The Constitutional Court recently decriminalised the personal use of cannabis. The Master Builders Association of the Western Cape (MBAWC) recently held a workshop to unpack the implications of decriminalisation in terms of occupational health and safety, with the aim of protecting construction industry employers and employees.
Over the past few years, the Western Cape has consistently had a higher accident frequency rate than other regions in the country. However the average cost of an accident is lower and these accidents appear to be less serious.
Deon Bester, Occupational Health and Safety Manager, MBAWC, explained that, based on anecdotal evidence, occupational health and safety professionals believe these statistics could be attributed to the inordinately high use of cannabis, together with other substances, in this part of the country.
Implementing intoxication policies
When it comes to drafting a drug and alcohol policy, Rudelle van der Merwe, Occupational Hygienist at Safenet Africa, explained that this should be done in consultation with a union or employee representative. Once completed, the policy must be approved by all parties.

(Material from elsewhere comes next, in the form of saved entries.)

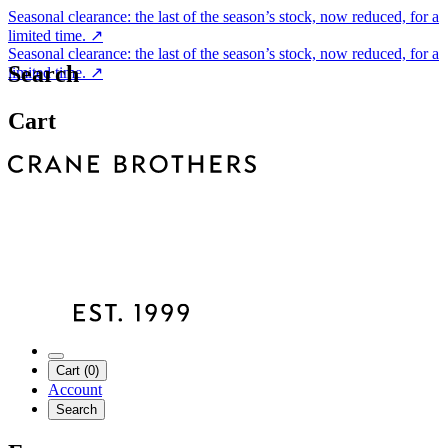
Seasonal clearance: the last of the season’s stock, now reduced, for a
limited time.
↗
Seasonal clearance: the last of the season’s stock, now reduced, for a
Search
limited time.
↗
Cart
Cart (0)
Account
Search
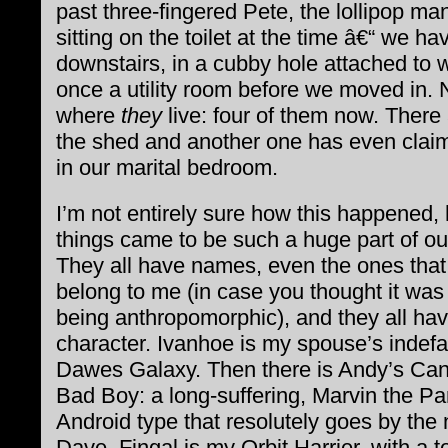
past three-fingered Pete, the lollipop ma
sitting on the toilet at the time â€“ we hav
downstairs, in a cubby hole attached to
once a utility room before we moved in. 
where
they
live: four of them now. There
the shed and another one has even clai
in our marital bedroom.
I’m not entirely sure how this happened,
things came to be such a huge part of our
They all have names, even the ones that
belong to me (in case you thought it was
being anthropomorphic), and they all ha
character. Ivanhoe is my spouse’s indefa
Dawes Galaxy. Then there is Andy’s Ca
Bad Boy: a long-suffering, Marvin the Pa
Android type that resolutely goes by the
Dave. Fingal is my Orbit Harrier, with a t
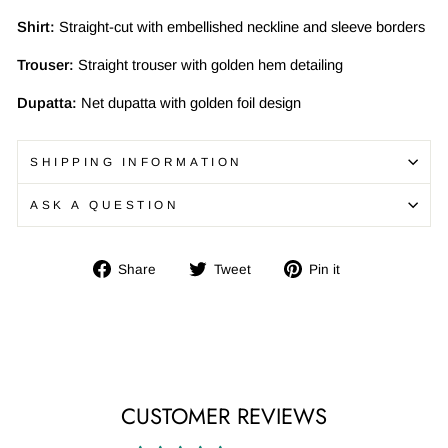
Shirt:
Straight-cut with embellished neckline and sleeve borders
Trouser:
Straight trouser with golden hem detailing
Dupatta:
Net dupatta with golden foil design
SHIPPING INFORMATION
ASK A QUESTION
Share
Tweet
Pin
Share
Tweet
Pin it
on
on
on
Facebook
Twitter
Pinterest
CUSTOMER REVIEWS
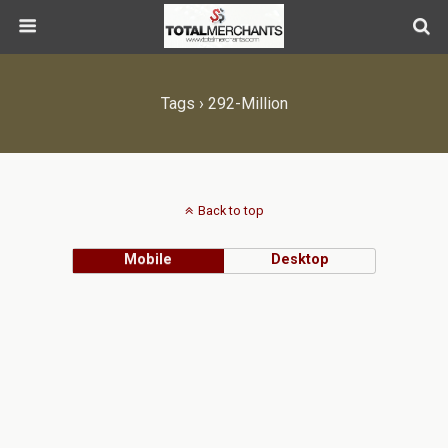
Tags › 292-Million
Back to top
Mobile
Desktop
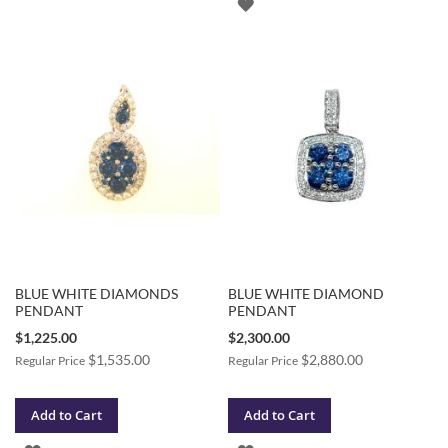
ADD
TO
TO
WISH
WISH
LIST
LIST
BLUE WHITE DIAMONDS
BLUE WHITE DIAMOND
PENDANT
PENDANT
Special
Special
$1,225.00
$2,300.00
Price
Price
$1,535.00
$2,880.00
Regular Price
Regular Price
Add to Cart
Add to Cart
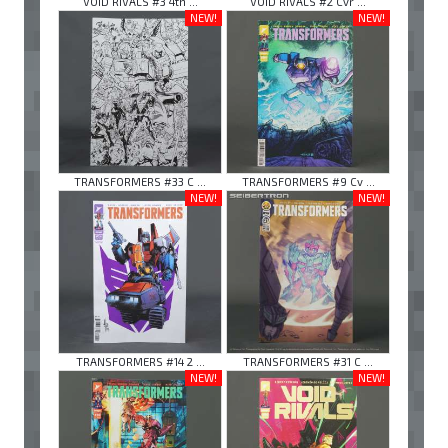
VOID RIVALS #3 4th ...
VOID RIVALS #2 Cvr ...
NEW!
NEW!
TRANSFORMERS #33 C ...
TRANSFORMERS #9 Cv ...
NEW!
NEW!
TRANSFORMERS #14 2 ...
TRANSFORMERS #31 C ...
NEW!
NEW!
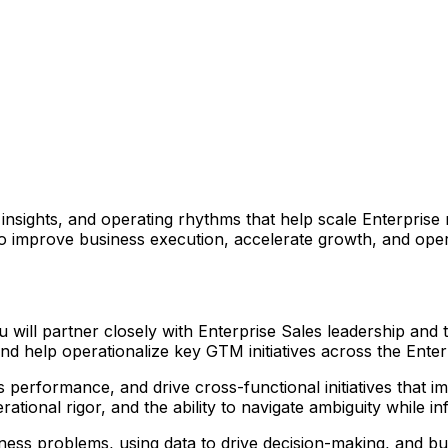
nsights, and operating rhythms that help scale Enterprise
improve business execution, accelerate growth, and operat
will partner closely with Enterprise Sales leadership and
nd help operationalize key GTM initiatives across the Enter
performance, and drive cross-functional initiatives that im
perational rigor, and the ability to navigate ambiguity while 
ess problems, using data to drive decision-making, and bu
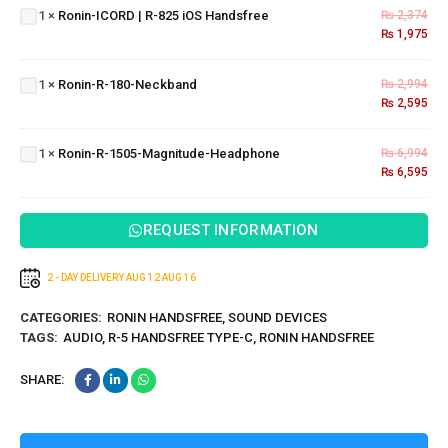
1
×
Ronin-ICORD | R-825 iOS Handsfree
₨
2,374
825 iOS
₨
1,975
Handsfree
Ronin-R-
180-
1
×
Ronin-R-180-Neckband
₨
2,994
Neckband
₨
2,595
Ronin-R-
1505-
1
×
Ronin-R-1505-Magnitude-Headphone
₨
6,994
Magnitude-
₨
6,595
Headphone
REQUEST INFORMATION
2 - DAY DELIVERY
AUG 12
AUG 16
CATEGORIES:
RONIN HANDSFREE
,
SOUND DEVICES
TAGS:
AUDIO
,
R-5 HANDSFREE TYPE-C
,
RONIN HANDSFREE
SHARE:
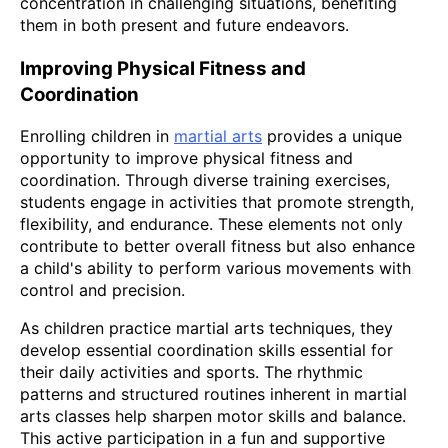
concentration in challenging situations, benefiting
them in both present and future endeavors.
Improving Physical Fitness and
Coordination
Enrolling children in
martial arts
provides a unique
opportunity to improve physical fitness and
coordination. Through diverse training exercises,
students engage in activities that promote strength,
flexibility, and endurance. These elements not only
contribute to better overall fitness but also enhance
a child's ability to perform various movements with
control and precision.
As children practice martial arts techniques, they
develop essential coordination skills essential for
their daily activities and sports. The rhythmic
patterns and structured routines inherent in martial
arts classes help sharpen motor skills and balance.
This active participation in a fun and supportive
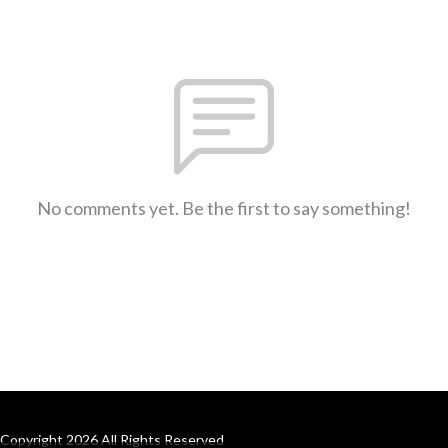
No comments yet. Be the first to say something!
Copyright 2026 All Rights Reserved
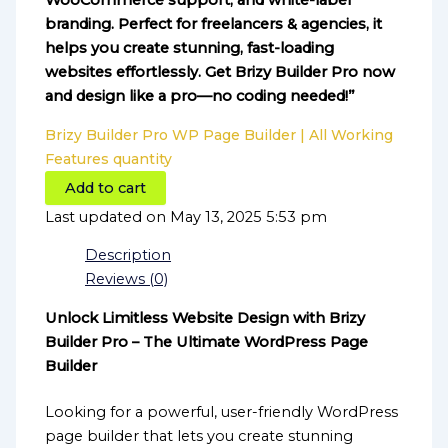
WooCommerce support, and white-label
branding. Perfect for freelancers & agencies, it
helps you create stunning, fast-loading
websites effortlessly. Get Brizy Builder Pro now
and design like a pro—no coding needed!”
Brizy Builder Pro WP Page Builder | All Working
Features quantity
Add to cart
Last updated on May 13, 2025 5:53 pm
Description
Reviews (0)
Unlock Limitless Website Design with Brizy
Builder Pro – The Ultimate WordPress Page
Builder
Looking for a powerful, user-friendly WordPress
page builder that lets you create stunning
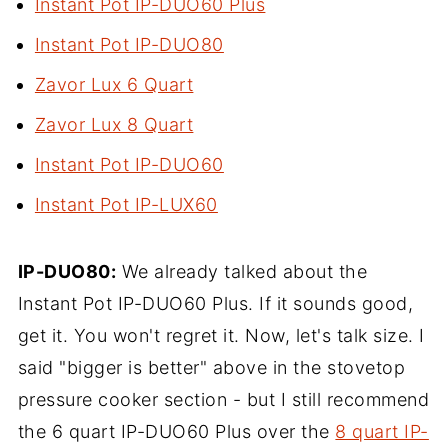
Instant Pot IP-DUO60 Plus
Instant Pot IP-DUO80
Zavor Lux 6 Quart
Zavor Lux 8 Quart
Instant Pot IP-DUO60
Instant Pot IP-LUX60
IP-DUO80:
We already talked about the
Instant Pot IP-DUO60 Plus. If it sounds good,
get it. You won't regret it. Now, let's talk size. I
said "bigger is better" above in the stovetop
pressure cooker section - but I still recommend
the 6 quart IP-DUO60 Plus over the
8 quart IP-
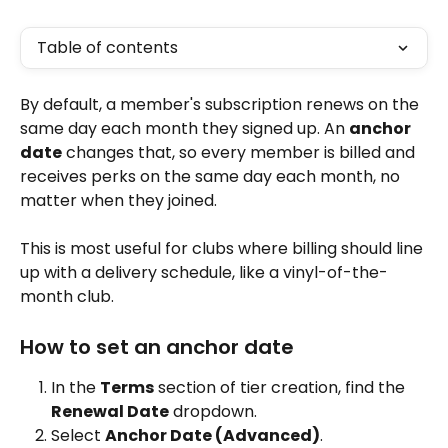
Table of contents
By default, a member's subscription renews on the 
same day each month they signed up. An 
anchor 
date
 changes that, so every member is billed and 
receives perks on the same day each month, no 
matter when they joined.
This is most useful for clubs where billing should line 
up with a delivery schedule, like a vinyl-of-the-
month club.
How to set an anchor date
In the 
Terms
 section of tier creation, find the 
Renewal Date
 dropdown.
Select 
Anchor Date (Advanced)
.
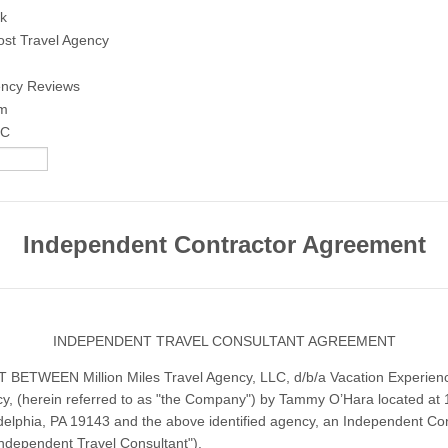
k
ost Travel Agency
ency Reviews
am
IC
Independent Contractor Agreement
INDEPENDENT TRAVEL CONSULTANT AGREEMENT
ETWEEN Million Miles Travel Agency, LLC, d/b/a Vacation Experienc
y, (herein referred to as "the Company") by Tammy O’Hara located at
adelphia, PA 19143 and the above identified agency, an Independent Co
ndependent Travel Consultant").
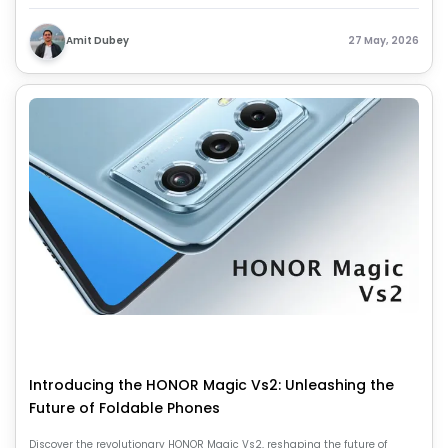
battery life, and overall balanced mid-range smartphone experience.
Amit Dubey
27 May, 2026
Introducing the HONOR Magic Vs2: Unleashing the
Future of Foldable Phones
Discover the revolutionary HONOR Magic Vs2, reshaping the future of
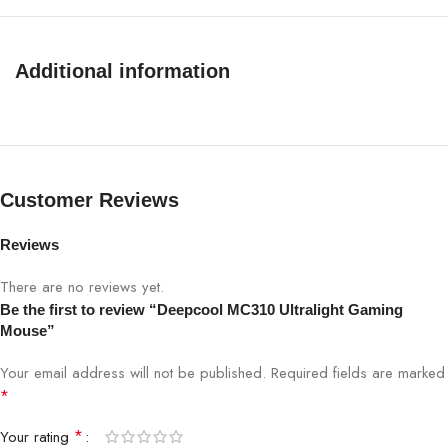
Connectivity
USB 2.0
Additional information
Grip Type
Right Hand
Acceleration
20 G
Cable Specification
Braided Cable
Customer Reviews
Mouse Feet Durability
PTFE
Reviews
There are no reviews yet.
Mouse Memory
32KB
Be the first to review “Deepcool MC310 Ultralight Gaming
Mouse”
Product Color
Black
Your email address will not be published.
Required fields are marked
*
EAN
6933412796275
*
Your rating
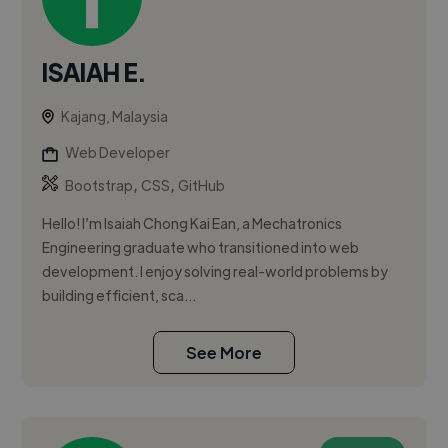
ISAIAH E.
Kajang, Malaysia
Web Developer
,
,
Bootstrap
CSS
GitHub
Hello! I’m Isaiah Chong Kai Ean, a Mechatronics
Engineering graduate who transitioned into web
development. I enjoy solving real-world problems by
building efficient, sca...
See More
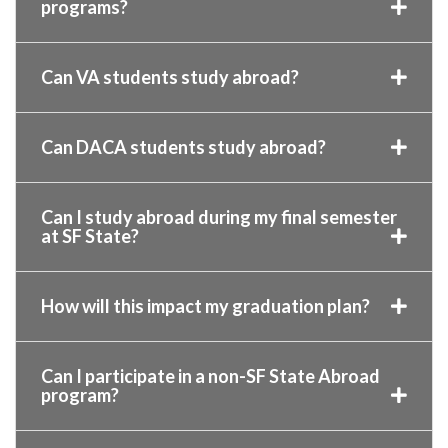
programs?
Can VA students study abroad?
Can DACA students study abroad?
Can I study abroad during my final semester
at SF State?
How will this impact my graduation plan?
Can I participate in a non-SF State Abroad
program?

The policy should include a list of prohibited substances and why they are prohibited. It should also state the procedure to be followed if an employee is suspected of being intoxicated; how to determine if someone is under the influence; methods and frequency of testing; action to be followed in the case of positive test results; and acceptable limits of alcohol and drugs found in tests.
“While most drug and alcohol policies are ‘zero tolerance’, this does not mean that tests must have zero concentration. In order for people to still be able to enjoy their constitutional right to use cannabis, I recommend setting the allowable threshold levels for detection in the drug and alcohol policy low enough so that the person is not impaired or intoxicated, whilst still enabling them to use the substance should they wish,” said Professor Tim Laurens, Senior Lecturer at the University of Pretoria.
A word of caution
Counselling Psychologist and Addiction Care Specialist Chris Prins cautioned that cannabis use not only poses a serious risk for accidents and injuries, but also makes the user more prone to health problems and emotional instability. a
He added that, these days, cannabis has greater addiction potential due to higher concentrations of THC, the principal psychoactive constituent of cannabis. “In the 1960s, the THC content was generally between 1% and 2%. Now, the THC content can be as high as 20%.”
Bester concluded with this remark: “The safety and futures of our employees hinge on having a drug and alcohol policy in place and conducting testing in a way that is ethical, legal and scientific.”